Female Sex workers are being subjected to exploitation by police, pimps, clients and community leaders because of their illegal status. Therefore this group is a target of violence, HIV and several mental health issues such as anxiety, depression, PTSD, drug addiction and poor body image leading to  low body esteem. Sex workers as a marginalized group, experience worse health issues than comparable age groups of the general population. Sex workers do not fit into the public health framework of occupational health because of the illegal and stigmatizing nature of sex work. These females experience various expressions of violence in their daily lives from insults to murder. Sexual and physical violence like abuse and rape are predominant among female sex workers. Drug addiction such as alcohol consumption is another most significant indicator of violence towards female sex workers.

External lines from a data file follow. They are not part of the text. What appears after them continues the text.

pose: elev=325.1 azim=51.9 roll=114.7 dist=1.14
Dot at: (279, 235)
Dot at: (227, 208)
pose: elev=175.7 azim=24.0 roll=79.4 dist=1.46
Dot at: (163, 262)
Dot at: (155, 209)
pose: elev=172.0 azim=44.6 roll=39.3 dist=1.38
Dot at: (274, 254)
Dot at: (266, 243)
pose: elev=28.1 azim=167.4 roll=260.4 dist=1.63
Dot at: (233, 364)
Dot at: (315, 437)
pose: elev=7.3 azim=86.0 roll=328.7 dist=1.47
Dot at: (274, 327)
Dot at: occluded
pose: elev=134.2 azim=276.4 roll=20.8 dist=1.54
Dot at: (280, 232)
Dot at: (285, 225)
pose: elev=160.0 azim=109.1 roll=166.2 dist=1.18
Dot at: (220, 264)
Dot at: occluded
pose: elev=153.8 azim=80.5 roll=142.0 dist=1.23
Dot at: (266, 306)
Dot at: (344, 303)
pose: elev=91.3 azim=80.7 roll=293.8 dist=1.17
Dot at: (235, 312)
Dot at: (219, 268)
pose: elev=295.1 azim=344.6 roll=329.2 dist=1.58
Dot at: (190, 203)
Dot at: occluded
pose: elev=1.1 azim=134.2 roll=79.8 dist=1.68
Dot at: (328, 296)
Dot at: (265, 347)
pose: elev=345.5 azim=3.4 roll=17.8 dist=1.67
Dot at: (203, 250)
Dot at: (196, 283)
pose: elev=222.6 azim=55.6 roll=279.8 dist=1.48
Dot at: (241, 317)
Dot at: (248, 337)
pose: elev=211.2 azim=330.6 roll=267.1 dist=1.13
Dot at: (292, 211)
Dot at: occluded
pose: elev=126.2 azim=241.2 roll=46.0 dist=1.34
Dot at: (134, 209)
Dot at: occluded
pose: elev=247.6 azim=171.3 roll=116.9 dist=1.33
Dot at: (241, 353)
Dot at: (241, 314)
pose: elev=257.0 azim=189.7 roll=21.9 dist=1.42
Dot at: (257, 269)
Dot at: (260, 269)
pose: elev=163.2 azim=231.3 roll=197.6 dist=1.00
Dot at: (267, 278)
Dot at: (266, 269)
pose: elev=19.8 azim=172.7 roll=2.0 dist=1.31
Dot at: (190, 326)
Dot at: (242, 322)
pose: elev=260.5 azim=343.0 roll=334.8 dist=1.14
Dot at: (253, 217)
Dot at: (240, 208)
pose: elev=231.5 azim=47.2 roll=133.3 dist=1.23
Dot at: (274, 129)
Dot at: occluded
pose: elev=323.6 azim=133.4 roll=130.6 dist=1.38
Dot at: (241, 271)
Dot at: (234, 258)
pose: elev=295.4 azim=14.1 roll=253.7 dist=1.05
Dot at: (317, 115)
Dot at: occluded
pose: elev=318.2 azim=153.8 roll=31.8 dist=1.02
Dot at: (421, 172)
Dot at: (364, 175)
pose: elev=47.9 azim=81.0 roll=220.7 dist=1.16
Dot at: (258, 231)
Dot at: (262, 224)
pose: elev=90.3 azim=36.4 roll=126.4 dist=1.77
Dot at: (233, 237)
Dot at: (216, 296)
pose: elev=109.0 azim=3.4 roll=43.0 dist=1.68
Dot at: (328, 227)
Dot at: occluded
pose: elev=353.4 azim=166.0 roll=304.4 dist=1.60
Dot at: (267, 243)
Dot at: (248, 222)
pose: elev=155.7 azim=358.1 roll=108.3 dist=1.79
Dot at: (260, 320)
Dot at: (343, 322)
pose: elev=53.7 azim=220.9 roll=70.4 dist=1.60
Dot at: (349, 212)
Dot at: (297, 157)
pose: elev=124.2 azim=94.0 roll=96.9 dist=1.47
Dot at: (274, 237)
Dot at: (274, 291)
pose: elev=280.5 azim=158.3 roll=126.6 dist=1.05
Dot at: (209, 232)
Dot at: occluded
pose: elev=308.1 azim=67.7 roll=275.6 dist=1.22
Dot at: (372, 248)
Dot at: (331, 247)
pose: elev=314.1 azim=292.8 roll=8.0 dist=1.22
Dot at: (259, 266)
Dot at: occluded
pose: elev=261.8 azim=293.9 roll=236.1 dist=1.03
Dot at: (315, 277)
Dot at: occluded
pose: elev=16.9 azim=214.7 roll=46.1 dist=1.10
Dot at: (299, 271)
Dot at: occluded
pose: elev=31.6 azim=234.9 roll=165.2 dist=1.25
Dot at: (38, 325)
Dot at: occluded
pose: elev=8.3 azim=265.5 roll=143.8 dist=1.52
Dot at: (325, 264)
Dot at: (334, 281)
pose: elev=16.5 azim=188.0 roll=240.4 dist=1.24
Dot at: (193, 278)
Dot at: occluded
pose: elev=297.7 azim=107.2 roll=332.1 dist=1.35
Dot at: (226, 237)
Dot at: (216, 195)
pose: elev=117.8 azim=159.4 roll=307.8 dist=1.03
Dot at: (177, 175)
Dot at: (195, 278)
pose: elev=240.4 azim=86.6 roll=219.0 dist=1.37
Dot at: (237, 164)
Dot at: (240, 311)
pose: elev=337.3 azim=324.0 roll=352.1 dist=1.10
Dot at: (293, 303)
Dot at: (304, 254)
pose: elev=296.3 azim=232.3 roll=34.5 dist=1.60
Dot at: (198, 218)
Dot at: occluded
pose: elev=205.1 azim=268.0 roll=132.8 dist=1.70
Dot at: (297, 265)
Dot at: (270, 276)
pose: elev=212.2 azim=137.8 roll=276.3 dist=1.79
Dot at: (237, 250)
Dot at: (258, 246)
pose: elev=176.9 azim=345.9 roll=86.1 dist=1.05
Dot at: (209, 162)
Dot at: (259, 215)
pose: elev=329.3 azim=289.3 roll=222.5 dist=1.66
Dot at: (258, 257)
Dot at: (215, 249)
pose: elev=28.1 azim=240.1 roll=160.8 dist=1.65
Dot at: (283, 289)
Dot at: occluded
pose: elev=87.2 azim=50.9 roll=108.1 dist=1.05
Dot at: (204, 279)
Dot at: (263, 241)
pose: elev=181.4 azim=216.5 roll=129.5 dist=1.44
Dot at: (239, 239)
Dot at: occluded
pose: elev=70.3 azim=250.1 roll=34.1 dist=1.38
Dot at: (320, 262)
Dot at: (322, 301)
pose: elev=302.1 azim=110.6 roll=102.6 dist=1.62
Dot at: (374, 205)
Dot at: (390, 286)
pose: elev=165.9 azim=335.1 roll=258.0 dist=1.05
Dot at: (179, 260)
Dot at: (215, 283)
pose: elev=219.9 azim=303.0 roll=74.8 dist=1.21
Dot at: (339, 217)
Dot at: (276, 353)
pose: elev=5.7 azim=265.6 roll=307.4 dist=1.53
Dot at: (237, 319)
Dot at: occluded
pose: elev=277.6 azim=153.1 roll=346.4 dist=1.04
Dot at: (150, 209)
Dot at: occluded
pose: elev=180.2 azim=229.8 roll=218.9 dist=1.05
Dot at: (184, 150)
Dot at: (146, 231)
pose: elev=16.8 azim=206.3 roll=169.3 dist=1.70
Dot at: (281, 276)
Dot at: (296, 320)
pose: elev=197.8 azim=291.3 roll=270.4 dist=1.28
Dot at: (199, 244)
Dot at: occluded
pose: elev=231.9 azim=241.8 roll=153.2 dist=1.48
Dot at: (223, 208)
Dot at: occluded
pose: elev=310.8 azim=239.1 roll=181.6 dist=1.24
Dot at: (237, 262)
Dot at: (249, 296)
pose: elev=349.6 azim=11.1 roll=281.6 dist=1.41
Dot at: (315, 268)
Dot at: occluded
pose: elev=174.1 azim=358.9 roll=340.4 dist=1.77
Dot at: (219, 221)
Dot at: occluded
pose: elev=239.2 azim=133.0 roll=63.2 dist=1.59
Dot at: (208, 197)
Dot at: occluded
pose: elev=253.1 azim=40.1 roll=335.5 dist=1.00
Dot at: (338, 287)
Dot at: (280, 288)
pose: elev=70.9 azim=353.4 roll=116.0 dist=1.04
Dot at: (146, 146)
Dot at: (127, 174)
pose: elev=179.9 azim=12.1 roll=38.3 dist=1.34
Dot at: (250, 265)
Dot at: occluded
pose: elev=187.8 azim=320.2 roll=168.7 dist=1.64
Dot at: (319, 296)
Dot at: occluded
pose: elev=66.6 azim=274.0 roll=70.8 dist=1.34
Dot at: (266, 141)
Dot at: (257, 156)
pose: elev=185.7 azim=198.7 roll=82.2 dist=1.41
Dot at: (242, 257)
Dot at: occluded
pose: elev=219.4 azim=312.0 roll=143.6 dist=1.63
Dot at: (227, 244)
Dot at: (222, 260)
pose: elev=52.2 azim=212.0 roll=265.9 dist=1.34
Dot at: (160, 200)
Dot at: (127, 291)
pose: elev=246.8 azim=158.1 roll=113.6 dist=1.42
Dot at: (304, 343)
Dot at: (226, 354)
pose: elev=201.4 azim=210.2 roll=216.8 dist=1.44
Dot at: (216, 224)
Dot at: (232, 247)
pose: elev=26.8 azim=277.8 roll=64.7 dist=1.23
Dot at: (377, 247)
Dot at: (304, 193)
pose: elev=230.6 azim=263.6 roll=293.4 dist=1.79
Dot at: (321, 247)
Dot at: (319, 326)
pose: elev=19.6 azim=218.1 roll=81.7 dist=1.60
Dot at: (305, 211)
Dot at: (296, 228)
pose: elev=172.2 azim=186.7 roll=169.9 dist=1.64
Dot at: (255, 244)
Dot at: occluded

S.A, a 21 year old female sex worker who recently moved to Lahore and settled in a hostel. She moved to Lahore to support her family and ended up becoming a sex worker. While narrating her experience she said “I was picked from a hostel by a boy and I had no clue where I was going. All I knew was that a handsome amount will be paid to the dealer and she will get a share from that amount. When she reached there she was gang raped which was not part of the deal and she was not allowed to report this at any level because she was paid..!!

Experience of increased violence creates numerous problems such as psychosocial distress and depression and risk taking behaviours in female sex workers. Psychological distress and overall violence is associated with three specific types of violence toward female sex workers i.e. emotional violence such as emotional abuse or verbal assaults, physical violence such as physical assaults and sexual violence such as rape, sexual coercion. In Pakistan there is limited research in  this area, however one research conducted in GC University Lahore by Iftikhar and Sarfraz (refrence) has looked into the phenomenon of Intimate partner violence faced by Female sex workers. Their results show that intimate partner violence is a strong indicator of psychological distress. Their study included 60 female sex workers from different areas of Lahore with an age range between 18-40 years. Out of these  56 had clinically significant psychological distress (93%) and they reported higher levels of Intimate partner violence. One of them reported that they are considered as a punching bag by their customers, majority of them come drunk or frustrated and then they use their bodies to get rid of that anger and frustration.

Female sex workers are that part of our society that are deprived of basic rights, they are exploited by their own families and then by their customers. We do talk about women rights but why do we forget this marginalized group which is suffering psychologically and we have no rehabilitation places for their mental health concerns or laws that protect them from violence from their partners.